Cette proximité n’est encore que bien générale ; c’est celle qu’ont su se créer nombre de grands poètes avec les lecteurs de la plus lointaine postérité, et les plus étrangers aux formes de sociétés où ils ont vécu. Il y en a pour Pope une autre bien plus étroite et particulière. Par sa forme et ses cadres, il est presque notre contemporain, et il le paraîtra tout à fait par les sentimens, si l’on s’arrête plus exclusivement aux œuvres de sa jeunesse.

Il y a deux Pope, en effet, fort différens l’un de l’autre, séparés par l’énorme labeur de la traduction poétique d’Homère. Le premier est tout lyrique, d’une fantaisie ailée et hardie, d’une passion vive et charmante ; le second, fort noble de pensée et de faculté d’observation fort originale, est tout didactique.

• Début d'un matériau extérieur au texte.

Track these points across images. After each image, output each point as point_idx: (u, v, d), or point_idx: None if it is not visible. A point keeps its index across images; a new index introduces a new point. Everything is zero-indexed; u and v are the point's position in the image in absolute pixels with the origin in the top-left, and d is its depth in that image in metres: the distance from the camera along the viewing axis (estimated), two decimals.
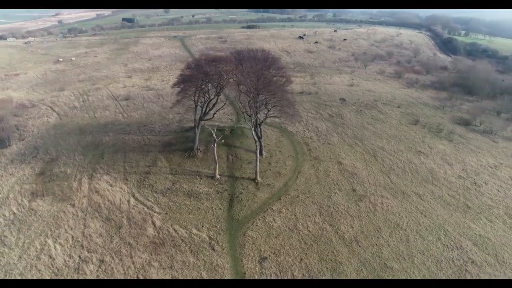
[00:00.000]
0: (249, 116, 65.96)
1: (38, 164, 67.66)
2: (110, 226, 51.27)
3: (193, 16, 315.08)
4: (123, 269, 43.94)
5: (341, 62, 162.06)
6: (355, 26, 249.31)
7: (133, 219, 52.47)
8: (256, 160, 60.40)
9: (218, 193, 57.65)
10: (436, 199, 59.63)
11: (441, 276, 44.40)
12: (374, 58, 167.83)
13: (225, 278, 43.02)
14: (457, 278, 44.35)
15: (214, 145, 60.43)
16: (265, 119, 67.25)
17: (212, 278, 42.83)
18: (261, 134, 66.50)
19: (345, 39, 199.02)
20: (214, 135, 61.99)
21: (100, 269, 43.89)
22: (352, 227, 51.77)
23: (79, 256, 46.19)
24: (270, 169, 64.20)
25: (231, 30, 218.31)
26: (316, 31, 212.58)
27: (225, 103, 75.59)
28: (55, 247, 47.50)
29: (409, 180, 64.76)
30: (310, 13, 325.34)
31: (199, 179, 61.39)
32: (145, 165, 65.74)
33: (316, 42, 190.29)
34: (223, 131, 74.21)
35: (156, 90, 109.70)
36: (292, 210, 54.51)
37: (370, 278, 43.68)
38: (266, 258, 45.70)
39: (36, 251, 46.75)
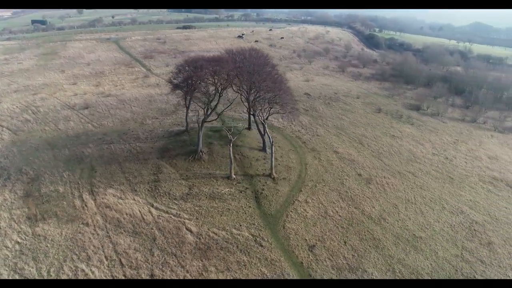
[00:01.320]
0: (252, 115, 67.00)
1: (18, 186, 59.41)
2: (143, 240, 48.05)
3: (113, 17, 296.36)
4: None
5: (286, 59, 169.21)
6: (286, 25, 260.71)
7: (164, 229, 49.85)
8: (271, 157, 61.68)
9: (241, 192, 57.60)
10: (426, 175, 67.88)
11: (460, 238, 51.46)
12: (314, 55, 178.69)
13: (285, 270, 43.90)
14: (469, 239, 51.71)
15: (230, 145, 60.02)
16: (267, 117, 68.52)
17: (274, 276, 43.36)
18: (264, 131, 67.74)
19: (282, 38, 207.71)
20: (229, 135, 61.50)
21: None
22: (374, 207, 56.55)
23: (124, 275, 42.74)
24: (279, 164, 65.90)
25: (166, 31, 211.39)
26: (253, 30, 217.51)
27: (231, 103, 74.92)
28: (91, 270, 43.08)
29: (398, 161, 72.35)
30: (237, 13, 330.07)
31: (215, 180, 60.42)
32: (150, 174, 62.21)
33: (256, 41, 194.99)
34: (218, 132, 73.58)
35: (115, 96, 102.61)
36: (317, 199, 57.27)
37: (407, 248, 48.63)
38: (314, 245, 47.72)
39: (70, 278, 41.91)
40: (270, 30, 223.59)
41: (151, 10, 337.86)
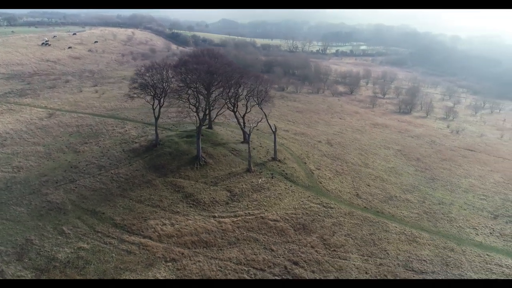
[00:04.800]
0: (232, 111, 70.80)
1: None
2: (247, 244, 47.88)
3: None
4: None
5: (126, 63, 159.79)
6: (80, 28, 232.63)
7: (253, 229, 50.66)
8: (274, 141, 68.40)
9: (272, 178, 62.62)
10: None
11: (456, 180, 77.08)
12: (145, 56, 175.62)
13: (342, 206, 55.72)
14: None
15: (248, 140, 62.77)
16: (249, 111, 72.91)
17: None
18: (244, 124, 72.45)
19: (96, 42, 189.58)
20: (248, 131, 63.40)
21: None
22: (377, 161, 74.66)
23: (262, 275, 43.49)
24: (262, 148, 73.07)
25: None
26: (55, 36, 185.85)
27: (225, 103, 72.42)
28: None
29: (355, 119, 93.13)
30: None
31: (239, 177, 62.15)
32: (172, 192, 56.99)
33: (70, 47, 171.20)
34: (190, 136, 71.84)
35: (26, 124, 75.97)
36: (322, 165, 69.79)
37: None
38: (359, 195, 61.34)
39: None
40: (74, 34, 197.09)
41: None
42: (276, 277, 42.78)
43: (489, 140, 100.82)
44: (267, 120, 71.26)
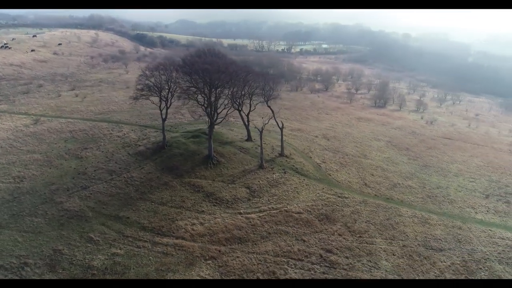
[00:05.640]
0: (237, 110, 71.87)
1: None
2: (278, 238, 49.48)
3: None
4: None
5: (97, 66, 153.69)
6: (39, 30, 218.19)
7: (280, 222, 52.29)
8: (281, 138, 70.25)
9: (285, 173, 64.47)
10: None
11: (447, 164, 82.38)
12: (116, 58, 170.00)
13: (356, 196, 59.34)
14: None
15: (260, 137, 64.05)
16: (253, 109, 73.95)
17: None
18: (248, 123, 73.65)
19: (60, 44, 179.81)
20: (261, 128, 64.48)
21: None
22: (373, 152, 78.53)
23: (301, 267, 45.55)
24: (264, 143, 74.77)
25: None
26: (14, 38, 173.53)
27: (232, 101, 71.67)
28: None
29: (340, 114, 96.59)
30: None
31: (253, 174, 63.32)
32: (192, 192, 57.11)
33: (33, 50, 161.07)
34: (197, 137, 71.81)
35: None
36: (326, 158, 72.80)
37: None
38: (367, 184, 65.02)
39: None
40: (34, 36, 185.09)
41: None
42: (316, 266, 44.73)
43: (460, 129, 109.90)
44: (274, 117, 72.93)
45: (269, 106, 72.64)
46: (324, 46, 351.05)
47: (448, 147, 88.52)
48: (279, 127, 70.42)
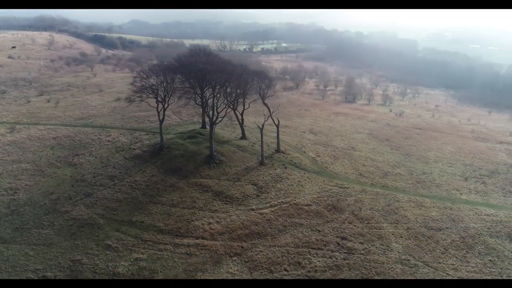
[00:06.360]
0: (232, 109, 72.61)
1: None
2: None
3: None
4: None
5: (61, 70, 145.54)
6: None
7: (292, 215, 54.12)
8: (277, 135, 71.91)
9: (286, 168, 66.25)
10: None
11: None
12: (81, 61, 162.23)
13: (354, 184, 63.09)
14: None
15: (261, 135, 65.18)
16: (247, 107, 74.70)
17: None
18: (242, 121, 74.52)
19: (14, 47, 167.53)
20: (261, 125, 65.32)
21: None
22: (359, 145, 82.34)
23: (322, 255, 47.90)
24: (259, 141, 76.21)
25: None
26: None
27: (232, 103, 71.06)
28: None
29: (318, 110, 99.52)
30: None
31: (256, 171, 64.45)
32: (201, 192, 57.18)
33: None
34: (194, 137, 71.45)
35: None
36: (320, 152, 75.69)
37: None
38: (362, 174, 68.75)
39: None
40: None
41: None
42: (335, 253, 47.04)
43: (426, 119, 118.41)
44: (270, 115, 74.40)
45: (265, 104, 74.06)
46: (284, 45, 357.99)
47: (421, 137, 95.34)
48: (275, 124, 72.16)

Aucun des deux ne nous est bien étranger, mais le plus voisin de nous c’est le premier. C’est aussi le plus vrai, celui que la nature avait voulu former, qu’elle avait pour ainsi dire décrété, et plus nous relisons celui-là, plus il nous semble apercevoir en lui un poète en puissance bien autrement grand que celui que nous connaissons. Ce premier Pope, en effet, a passé avec une rapidité extraordinaire et a été épuisé en quelques années. Il débute en 1709, atteint son zénith en 1711, et disparaît pour ne plus revenir avec l’édition générale des premiers poèmes en 1717. Pourquoi ce premier Pope s’éclipsa si vite sans tenir les promesses splendides de ses poèmes de jeunesse, il y a peut-être quelque intérêt à le chercher un instant.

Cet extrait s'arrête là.